Action item: Nothing but the lines from the one containing "right knee: (128, 281)" through the one containing "left hip: (145, 225)", both included, should be given again, each exactly as written below.

Extracted entries:
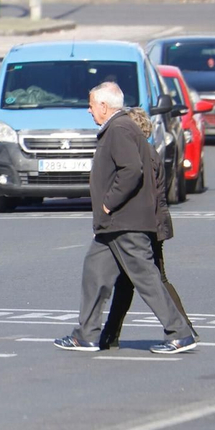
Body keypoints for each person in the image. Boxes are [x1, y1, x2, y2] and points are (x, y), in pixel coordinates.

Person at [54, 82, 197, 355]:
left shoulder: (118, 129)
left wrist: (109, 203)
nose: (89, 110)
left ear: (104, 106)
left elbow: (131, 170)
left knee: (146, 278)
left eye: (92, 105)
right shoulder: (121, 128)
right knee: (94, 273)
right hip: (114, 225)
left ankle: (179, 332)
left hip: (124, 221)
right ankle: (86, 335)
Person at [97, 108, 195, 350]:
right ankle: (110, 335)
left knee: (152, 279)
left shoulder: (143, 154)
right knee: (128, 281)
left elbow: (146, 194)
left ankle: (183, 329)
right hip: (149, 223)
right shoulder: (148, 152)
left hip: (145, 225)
--
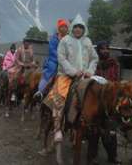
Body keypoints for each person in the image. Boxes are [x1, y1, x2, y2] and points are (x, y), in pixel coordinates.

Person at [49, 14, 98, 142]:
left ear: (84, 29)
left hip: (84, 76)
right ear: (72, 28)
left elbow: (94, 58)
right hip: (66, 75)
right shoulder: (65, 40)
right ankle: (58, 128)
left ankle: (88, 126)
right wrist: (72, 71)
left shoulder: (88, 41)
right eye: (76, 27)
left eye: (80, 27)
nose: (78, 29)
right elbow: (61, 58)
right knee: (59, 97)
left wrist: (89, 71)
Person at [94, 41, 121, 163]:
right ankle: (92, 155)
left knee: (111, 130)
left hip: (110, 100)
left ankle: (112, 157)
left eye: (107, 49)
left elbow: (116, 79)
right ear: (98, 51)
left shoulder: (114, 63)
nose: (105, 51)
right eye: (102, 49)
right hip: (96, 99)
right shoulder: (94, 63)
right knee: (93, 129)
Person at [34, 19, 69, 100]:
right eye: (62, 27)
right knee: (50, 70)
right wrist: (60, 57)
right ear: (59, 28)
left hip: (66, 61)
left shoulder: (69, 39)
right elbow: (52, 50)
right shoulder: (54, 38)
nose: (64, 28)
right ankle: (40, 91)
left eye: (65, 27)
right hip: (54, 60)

Solution to this problem:
right knee: (128, 281)
left elbow: (146, 194)
left ankle: (183, 329)
right hip: (149, 223)
right shoulder: (148, 152)
left hip: (145, 225)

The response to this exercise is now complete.